The volume of potential customers is large, but the average basket per transaction generally remains modest. Customer relationships focus on loyalty and the shopping experience.
BtoB: selling between businesses
BtoB (Business to Business) involves commercial exchanges between professionals. A manufacturer of electronic components supplying an assembler, a consulting firm assisting a small business: in both cases, the sale goes through a phase of targeted prospecting and negotiation.
Several stakeholders are involved in the BtoB purchasing decision: technical director, purchasing manager, general management. This multiplicity lengthens the cycle but generates higher-value contracts and lasting business relationships.
BtoG: selling to the public sector
BtoG (Business to Government) refers to sales to administrations, local authorities, and public institutions. The uniqueness lies in the legal framework: public contracts, calls for tenders, transparency requirements. The process is formalized, payment deadlines are regulated by law, and selection criteria often include social or environmental requirements.
For a company, responding to a public tender requires specific expertise: knowing how to prepare a file, meet application deadlines, and anticipate evaluation criteria.
Hybrid B2B2C models: when the boundaries between BtoB and BtoC blur
Opposing BtoB and BtoC as two impermeable worlds no longer reflects market reality. Hybrid B2B2C models are becoming widespread in industry and healthcare. The principle: a company sells its product or service through a professional partner (BtoB logic from a contractual standpoint) but maintains a direct relationship with the end user (BtoC logic in terms of experience).
Salesforce, in its 2024 report “State of the Connected Customer,” highlights this trend. Manufacturers are developing applications and portals directly aimed at users while maintaining a traditional BtoB distribution channel. The furniture manufacturer mentioned at the beginning could very well sell through a network of resellers while offering an online configurator to the end customer.

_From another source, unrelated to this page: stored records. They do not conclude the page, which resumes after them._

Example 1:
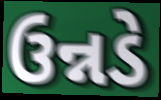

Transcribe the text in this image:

ઉન્નડે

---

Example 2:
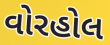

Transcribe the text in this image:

વોરહોલ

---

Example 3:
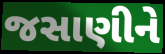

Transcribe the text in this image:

જસાણીને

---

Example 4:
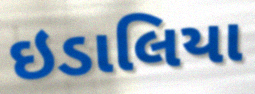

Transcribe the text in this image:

ઇડાલિયા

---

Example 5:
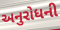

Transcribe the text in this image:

This hybridization requires mastering two languages: that of inter-business negotiation and that of consumer experience. The marketing strategy must cover both fronts simultaneously.

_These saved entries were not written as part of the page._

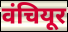
वंचियूरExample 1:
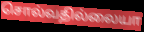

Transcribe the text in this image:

சொல்வதில்லையா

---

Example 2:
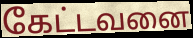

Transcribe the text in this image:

கேட்டவனை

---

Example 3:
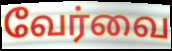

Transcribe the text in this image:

வேர்வை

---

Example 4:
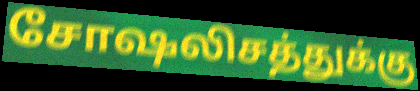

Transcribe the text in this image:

சோஷலிசத்துக்கு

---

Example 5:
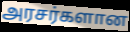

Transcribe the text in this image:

அரசர்களான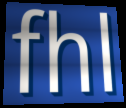
fhl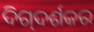
ଦିଗ୍‍ଦର୍ଶକର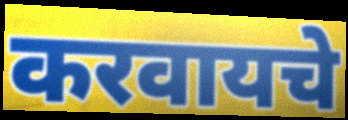
करवायचे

Choosing your business model: concrete decision criteria
The choice between BtoB, BtoC, or BtoG is not based on theoretical preference. It depends on specific parameters related to the product, the target market, and available resources.
- Nature of the product or service: a payroll management software naturally targets businesses (BtoB), while a meditation app targets individuals (BtoC). Some products can function across both circuits with adaptations in packaging or pricing.

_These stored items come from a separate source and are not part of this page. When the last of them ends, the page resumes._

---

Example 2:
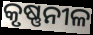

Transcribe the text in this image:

କୃଷ୍ଣନୀଳ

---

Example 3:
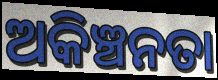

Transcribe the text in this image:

ଅକିଞ୍ଚନତା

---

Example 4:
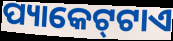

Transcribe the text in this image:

ପ୍ୟାକେଟ୍‌ଟାଏ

- Prospecting capacity: BtoB requires sales teams trained in complex sales, with direct prospecting techniques. BtoC relies more on online acquisition and mass advertising. BtoG requires expertise in public markets.
- Cash flow cycle: payment deadlines vary significantly. In BtoC, payment is immediate or nearly immediate. In BtoB, contractual deadlines can extend for several weeks. In BtoG, regulatory deadlines exist, but payment delays remain a recurring issue for suppliers.
- Level of customization: BtoB and BtoG often involve tailored offers, adapted to the client’s specifications. BtoC operates more on standardized products with limited variations.
Some companies combine two or three models. The key is to adapt your sales strategy and customer relationship to each circuit, without imposing one method onto another.
The market is no longer simply a BtoB or BtoC box checked in a business plan. Electronic invoicing reshapes processes, hybrid models blur categories, and BtoG remains an underutilized growth lever for many SMEs. Clearly identifying who you are selling to, and under what rules, remains the starting point for any solid commercial strategy.